- [Selected extract]:
Friday, November 09, 2007

THIRTEEN THURSDAY -- SUPERSTITIONS

THIRTEEN THURSDAY -- SUPERSTITIONS

I’m a day late, but I did want to keep the momentum going.

Thirteen Thursday is a list of 13 items relating to one subject. I hope you enjoy.

1. Cane – in the days when students were subject to punishment by strokes of the cane, it was widely held that a single strand of horsehair laid across the palm would cause the cane to disintegrate.

2. Eagle-stone – a hollow oval of clay ironstone, which was once credited with magical powers. Brought to the west from the Orient in the seventeenth and eighteenth centuries, such stones were reputedly recovered from the nests of Eagles. It was said that wearing eagle-stones as amulets would ease the pain of childbirth. Records show some women wore them tied to the thigh during labor as far back as the thirteenth century, though the practice more or less died out in the British Isles in the early nineteenth century.

3. Flying Ointment – This magical ointment, said to be made of fat of babies, blood of bats, soot aconite, hellebore, hemlock, and belladonna, was supposed to give witches the power of flight when they smeared it all over their bodies.

4. Hand of Glory – The hand of an executed criminal. It was prized ob witches throughout Europe as part of black magic. Thieves also valued its alleged ability to make the occupants of a house fall into a deep entranced sleep while they went about their nefarious business.

- [Material shown]:
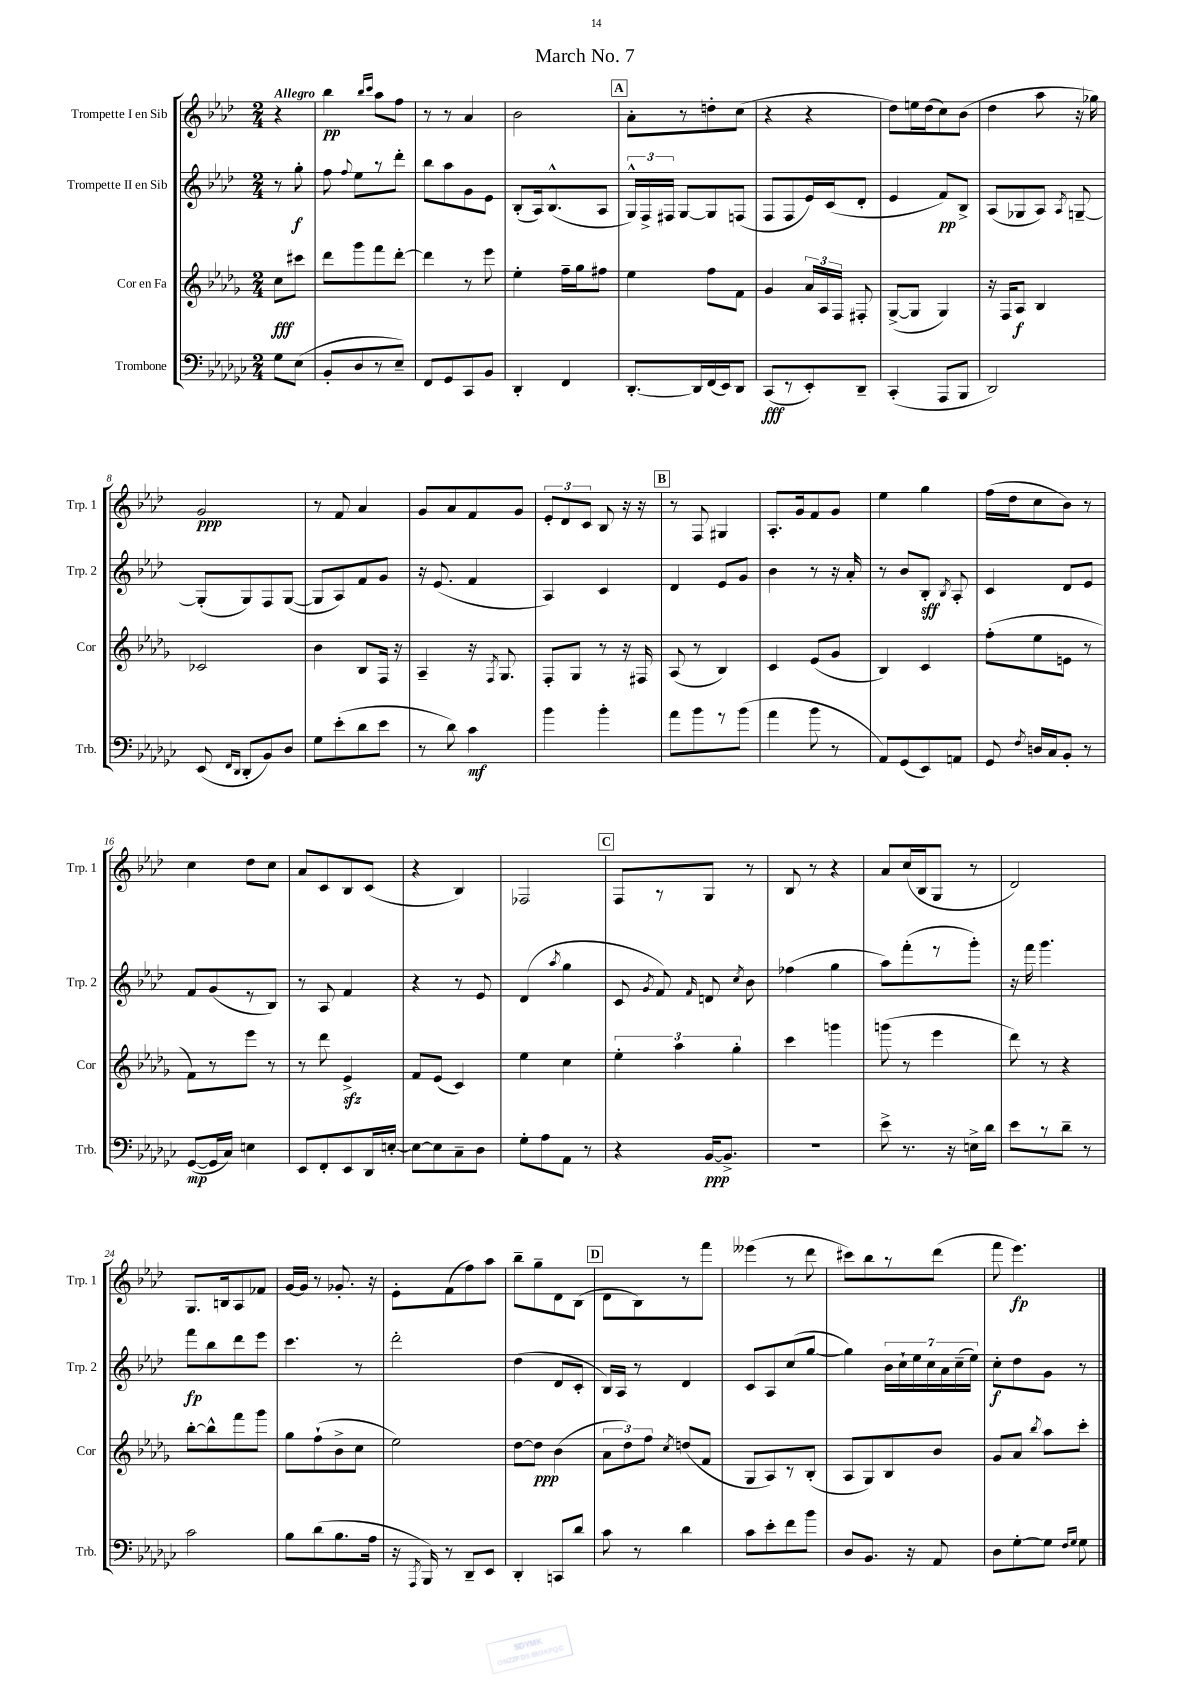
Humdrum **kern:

**kern	**kern	**kern	**kern
*staff4	*staff3	*staff2	*staff1
*clefF4	*clefG2	*clefG2	*clefG2
*k[b-e-a-d-g-c-]	*k[b-e-a-d-g-]	*k[b-e-a-d-]	*k[b-e-a-d-]
*M2/4	*M2/4	*M2/4	*M2/4
8G-\L	8cc\L	8r	4r
(8E-\J	8ccc#\J	8gg'\	.
=	=	=	=
8BB-'/L	8ddd-\L	8ff\	4bb-\
.	.	8qqff/	.
8D-/	8ggg-\	8ee-\L	.
.	.	.	16qqbb-/LL
.	.	.	16qqccc/JJ
8r	8fff\	8r	8aa-\L
8E-~/J)	[8ddd-'\J	8ddd-'\J	8ff\J
=	=	=	=
8FF/L	4ddd-\]	8bb-\L	8r
8GG-/	.	8aa-\	8r
8CC-/	8r	8g\	4a-/
8BB-/J	8eee-\	8e-\J	.
=	=	=	=
4DD-'/	4ee-'\	(8B-'/L	2b-\
.	.	16A-/k)	.
.	.	(8.B-^^/	.
4FF/	16ff~\LL	.	.
.	16gg-\J	.	.
.	8ff#\J	8A-/J	.
=	=	=	=
[8.DD-'/L	4ee-\	24G^^/LL)	8a-'\L
.	.	24F^/	.
.	.	24F#/JJ	.
.	.	[8G/L	8r
16DD-/]L	.	.	.
(16FF/	8ff\L	8G/]	8dd'\
16EE-/J)	.	.	.
8DD-/J	8f\J	(8F/J	(8cc\J
=	=	=	=
(8CC-/L	4g-/	8F/L	4r
8r	.	8F/	.
8EE-'/)	24a-/LL	16e-/L)	4r
.	24A-/	.	.
.	.	(16c/J	.
.	24F/JJ	.	.
8DD-~/J	8F#'/	8d-'/J	.
=	=	=	=
(4CC-'/	([8G-^/L	4e-/	8dd-\L)
.	8G-/]J	.	16ee\L
.	.	.	(16dd-\J
8AAA-/L	4G-/)	8f/L)	8cc\)
8BBB-/J	.	8B-^/J	(8b-\J
=	=	=	=
2DD-/)	16r	(8A-/L	4dd-\
.	16F/LK	.	.
.	8A-/J	8G-/	.
.	4B-/	8A-/J)	8aa-\
.	.	8qA-/	.
.	.	[8G~/	16r
.	.	.	16gg-\)
=	=	=	=
(8EE-/	2c-/	(8G'/]L	2g/
16qqFF/LL	.	.	.
16qqDD-/JJ	.	.	.
8DD-'/L	.	8G/)	.
8BB-/)	.	8F/	.
8D-/J	.	([8G/J	.
=	=	=	=
8G-\L	4b-\	8G/]L	8r
(8e-'\	.	8A-/)	8f/
8d-\	8B-/L	8f/	4a-/
8e-\J	16F/Jk	8g/J	.
.	16r	.	.
=	=	=	=
8r	4A-~/	16r	8g/L
.	.	(8.e-/	.
8d-\)	.	.	8a-/
4c-\	16r	4f/	8f/
.	8qF/	.	.
.	8.G-/	.	.
.	.	.	8g/J
=	=	=	=
4b-\	8F'/L	4A-/)	12e-'/L
.	.	.	12d-/
.	8G-/J	.	.
.	.	.	12c/J
4b-'\	8r	4c/	8B-/
.	16r	.	16r
.	16F#/	.	16r
=	=	=	=
8a-\L	(8A-/	4d-/	8r
8b-\	8r	.	8F/
8r	4B-/)	8e-/L	4G#/
(8b-\J	.	8g/J	.
=	=	=	=
4a-\	4c/	4b-\	8.A-'/L
.	.	.	16g/k
8b-\	(8e-/L	8r	8f/
8r	8g-/J	16r	8g/J
.	.	16a-'/	.
=	=	=	=
8AA-/L)	4B-/)	8r	4ee-\
(8GG-/	.	8b-/L	.
8EE-/)	4c/	8B-'/J	4gg\
.	.	8qB-/	.
8AA/J	.	8A-'/	.
=	=	=	=
8GG-/	(8ff'\L	4c/	(16ff\LL
.	.	.	16dd-\J
8qF/	.	.	.
16D/LL	8ee-\	.	8cc\
16C-/J	.	.	.
8BB-'/J	8e\J	8d-/L	8b-\J)
8r	8r	8e-/J	8r
=	=	=	=
([8GG-/L	8f\L)	8f/L	4cc\
16GG-/]L	8r	(8g/	.
16C-/JJ)	.	.	.
4E\	8eee-\J	8r	8dd-\L
.	8r	8B-/J)	8cc\J
=	=	=	=
8EE-/L	8r	8r	8a-/L
8FF'/	8ddd-\	8A-/	8c/
8EE-/	4e-^/	4f/	8B-/
16DD-/L	.	.	(8c/J
[16E'/JJ	.	.	.
=	=	=	=
8E\_L	8f/L	4r	4r
8E\]	(8e-/J	.	.
8C-~\	4c/)	8r	4B-/)
8D-\J	.	8e-/	.
=	=	=	=
8G-'\L	4ee-\	(4d-/	2F-/
8A-\	.	.	.
.	.	8qaa-/	.
8AA-\J	4cc\	4gg\	.
8r	.	.	.
=	=	=	=
4r	6ee-'\	8c/	8F/L
.	.	8qg/	.
.	.	8f/)	8r
.	6aa-\	.	.
.	.	16qqf/	.
[16BB-/LK	.	8d/	8G/J
8.BB-^/]J	.	.	.
.	6gg-'\	.	.
.	.	8qcc/	.
.	.	8b-\	8r
=	=	=	=
2r	4ccc\	(4ff-\	8B-/
.	.	.	8r
.	4ggg\	4gg\	4r
=	=	=	=
8e-^\	(8ggg\	8aa-\L)	8a-/L
8.r	8r	(8fff'\	(16cc/L
.	.	.	16B-/J
.	4eee-\	8r	8G/J
16r	.	.	.
16E^\LL	.	8ggg'\J)	8r
16d-\JJ	.	.	.
=	=	=	=
8e-\L	8ddd-\)	16r	2d-/)
.	.	16fff\	.
8r	8r	4.ggg\	.
8d-~\J	4r	.	.
8r	.	.	.
=	=	=	=
2c-\	[8bb-'\L	8fff\L	8.G/L
.	8bb-^^\]	8bb-\	.
.	.	.	16B/k
.	8fff\	8ddd-\	8A-/
.	8ggg-\J	8eee-\J	8f-/J
=	=	=	=
8B-\L	8gg-\L	4.ccc\	[16g/LL
.	.	.	16g/]JJ
(8d-\	(8ff`\	.	8r
8.B-\	8b-^\	.	8.g-'/
.	8cc\J	8r	.
16A-\Jk	.	.	16r
=	=	=	=
16r	2ee-\)	2ddd-'\	8e-'\L
8qAAA-/	.	.	.
16BBB-/)	.	.	.
8r	.	.	(8f\
8DD-~/L	.	.	8ff\)
8EE-/J	.	.	8aa-\J
=	=	=	=
4DD-'/	[8dd-\L	(4dd-\	8bb-~\L
.	8dd-\]J	.	8gg~\
8CC/L	(4b-\	8d-/L	8d-\
8d-/J	.	8c'/J	(8B-\J
=	=	=	=
8c-\	12a-\L	16B-/LL)	8d-\L
.	.	16A-/JJ	.
.	12dd-\)	.	.
8r	.	8r	8B-\)
.	12ff\J	.	.
.	8qcc/	.	.
4d-\	(8dd/L	4d-/	8r
.	8f/J	.	8fff\J
=	=	=	=
8c-\L	8G-/L	8c/L	(4eee--\
8e-'\	8A-/)	8A-/	.
8f\	8r	(8cc/	8r
8b-\J	(8B-'/J	[8gg/J	8ddd-\
=	=	=	=
8D-/L	8A-/L	4gg\])	8ccc#\L)
8.BB-/J	8G-/)	.	8bb-\
.	8B-/	28b-\LL	8r
.	.	28cc`\	.
16r	.	.	.
.	.	28ee-\	.
.	.	28cc\	.
8AA-/	8b-/J	.	(8ddd-\J
.	.	28a-\	.
.	.	(28cc~\	.
.	.	28ee-\JJ)	.
=	=	=	=
8D-\L	8g-/L	8cc'\L	8fff\
[8G-'\	8a-/J	8dd-\	4.eee-\)
.	8qbb-/	.	.
8G-\]J	8aa-\L	8g\J	.
16qqF/LL	.	.	.
16qqG-/JJ	.	.	.
8G-\	8ccc'\J	8r	.
==	==	==	==
*-	*-	*-	*-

- [Direction 1]: In the superstitions list, where were eagle-stones reputedly recovered from?
- [Direction 2]: Translate this sentence from the superstitions list into Spanish: "Thirteen Thursday is a list of 13 items relating to one subject."
- [Direction 3]: Retype the part of the superstitions list that begins with the words "3. Flying Ointment" and ends with "over their bodies.".

- [Task answer 1]: From the nests of eagles.

- [Task answer 2]: Thirteen Thursday es una lista de 13 elementos relacionados con un solo tema.

- [Task answer 3]:
3. Flying Ointment – This magical ointment, said to be made of fat of babies, blood of bats, soot aconite, hellebore, hemlock, and belladonna, was supposed to give witches the power of flight when they smeared it all over their bodies.